▶ 本文の抜粋:
わたしの雑記帳

2009/3/7 長野県立丸子実業の高山裕太くん(高1・16)自殺事件。教育裁判史上に残る悪判決!

高山裕太くんの母・かおるさんから「裁判酷い結果になりました」と連絡をいただいた。
2005年12月6日に自殺した長野県立丸子実業の高山裕太くん(高1・16)が事件の民事裁判の判決が、2009年3月6日、長野地裁で出された。
私は、たくさんのいじめ事件の事例を集めてきた。そのなかでも、大人たちの対応がもっとも酷かった事例ではないかと思っていた。そして、長野地裁判決。これもまた、教育裁判史上に残る悪判決だと思う。

2009/3/6 長野地裁の近藤ルミ子裁判長は、上級生1人に対してのみ1万円の損害賠償を認めた。
上級生がハンガーで裕太くんの頭をたたいたことを「指導の名目であっても人の身体に直接、力を行使することは許されない」とした。(わざわざ「指導の名目であっても」とつけることで、ハンガーで殴ったのは指導が目的だったと暗に言っているようなもの)一方で、「(高山君が自殺する前の)家出やうつ病発症の原因になったと認める証拠はない」と判断。

▶ やること: 本文の「2005年12月6日に自殺し」から始めて「と認める証拠はない」と判断。」までを、一字も変えずに書き写してください。 資料は使わなくてかまいません。

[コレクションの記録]

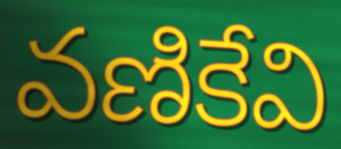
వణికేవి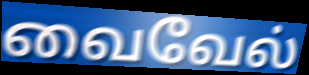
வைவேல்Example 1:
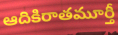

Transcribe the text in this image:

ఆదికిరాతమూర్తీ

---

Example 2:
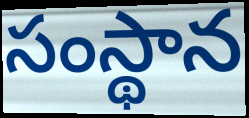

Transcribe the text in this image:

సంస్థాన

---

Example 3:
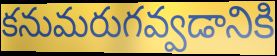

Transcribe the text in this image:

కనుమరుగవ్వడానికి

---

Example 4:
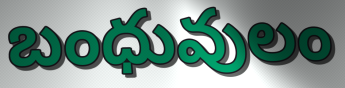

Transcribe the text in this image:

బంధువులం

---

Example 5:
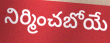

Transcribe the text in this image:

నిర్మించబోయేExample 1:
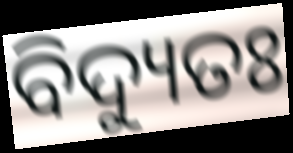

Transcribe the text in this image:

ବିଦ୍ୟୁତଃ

--

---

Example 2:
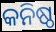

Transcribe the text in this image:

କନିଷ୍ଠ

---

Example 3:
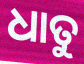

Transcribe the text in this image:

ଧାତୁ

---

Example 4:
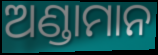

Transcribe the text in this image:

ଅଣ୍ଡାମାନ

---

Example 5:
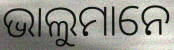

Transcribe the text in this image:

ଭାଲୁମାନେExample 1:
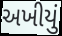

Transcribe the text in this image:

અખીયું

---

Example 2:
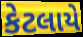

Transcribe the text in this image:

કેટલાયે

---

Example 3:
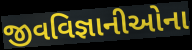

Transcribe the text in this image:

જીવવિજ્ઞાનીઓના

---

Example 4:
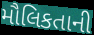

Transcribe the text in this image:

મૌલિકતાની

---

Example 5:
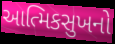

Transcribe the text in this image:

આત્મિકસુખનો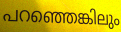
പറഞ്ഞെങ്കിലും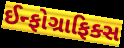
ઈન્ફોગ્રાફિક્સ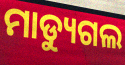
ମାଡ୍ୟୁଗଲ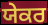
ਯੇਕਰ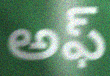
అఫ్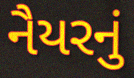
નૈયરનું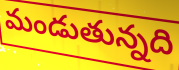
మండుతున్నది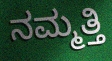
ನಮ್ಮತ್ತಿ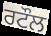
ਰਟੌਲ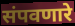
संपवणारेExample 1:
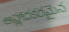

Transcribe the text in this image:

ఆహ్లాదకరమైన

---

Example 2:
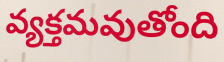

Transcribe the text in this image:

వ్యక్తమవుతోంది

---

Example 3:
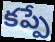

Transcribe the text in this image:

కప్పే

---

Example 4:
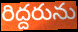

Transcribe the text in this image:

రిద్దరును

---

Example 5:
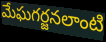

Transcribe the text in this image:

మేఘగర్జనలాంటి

---

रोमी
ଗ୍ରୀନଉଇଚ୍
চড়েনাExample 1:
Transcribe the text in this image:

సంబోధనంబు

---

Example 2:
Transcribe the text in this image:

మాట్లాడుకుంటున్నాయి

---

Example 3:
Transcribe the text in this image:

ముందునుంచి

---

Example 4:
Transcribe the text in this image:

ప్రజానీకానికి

▶ 答えの例:
2005年12月6日に自殺した長野県立丸子実業の高山裕太くん(高1・16)が事件の民事裁判の判決が、2009年3月6日、長野地裁で出された。
私は、たくさんのいじめ事件の事例を集めてきた。そのなかでも、大人たちの対応がもっとも酷かった事例ではないかと思っていた。そして、長野地裁判決。これもまた、教育裁判史上に残る悪判決だと思う。

2009/3/6 長野地裁の近藤ルミ子裁判長は、上級生1人に対してのみ1万円の損害賠償を認めた。
上級生がハンガーで裕太くんの頭をたたいたことを「指導の名目であっても人の身体に直接、力を行使することは許されない」とした。(わざわざ「指導の名目であっても」とつけることで、ハンガーで殴ったのは指導が目的だったと暗に言っているようなもの)一方で、「(高山君が自殺する前の)家出やうつ病発症の原因になったと認める証拠はない」と判断。